Metformin ameliorates trophoblastic immunometabolic disorders via attenuating TLR4/NF-κB signaling through ATXN7L3-mediated histone H2B monoubiquitination.

Background: Trophoblastic inflammation and glycometabolic reprogramming represent two hallmarks of numerous diverse placental disorders, including but not limited to preterm labor, preeclampsia, and fetal growth restriction. Recent evidence indicates that TLR4/NF-κB signaling mediate the interaction between trophoblastic inflammation and glycometabolism disturbance while pharmacologic doses of metformin (MET, 10 μM) corrected these vicious states via its suppression on this pathway. However, the underlying precise mechanism remain incompletely understood.
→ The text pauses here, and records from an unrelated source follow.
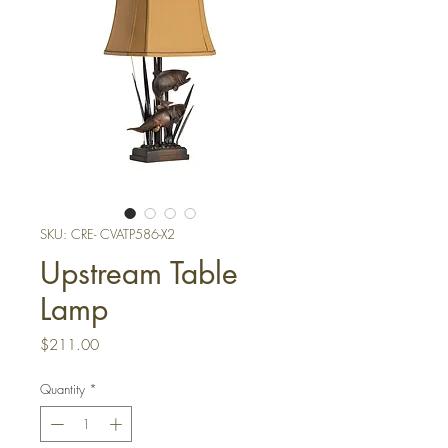
SKU: CRE- CVATP586-X2
Upstream Table
Lamp
Price
$211.00
Quantity
*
Methods: ATXN7L3 was identified through comprehensive proteomic screening. The oxidative phosphorylation and glycolysis were detected to evaluate the metabolic reprogramming. ELISA and adhesion experiment were used to evaluate the trophoblastic inflammation. Chromatin immunoprecipitation assay and co-immunoprecipitation assays were used to clarify the precise mechanism of MET on TLR4/NF-κB signaling.

Results: MET corrected trophoblastic glycometabolic reprogramming and attenuated excessive inflammation via ATXN7L3. Mechanistically, MET regulated the TLR4/NF-κB signaling pathway through ATXN7L3-mediated Histone H2B monoubiquitylation.

Conclusions: Our findings elucidate a novel epigenetic regulatory mechanism whereby pharmacologic doses of MET ameliorated the TLR4/NF-κB signaling-induced immunometabolic disorders in trophoblasts through ATXN7L3-mediated H2Bub1. This study exploratively elucidated a novel mechanism underlying MET's pharmacological effects and provided novel insights into its role in ameliorating placental immunometabolism and development, potentially offering a novel pharmacological strategy for treating preeclampsia, fetal growth restriction, and related obstetrical syndromes.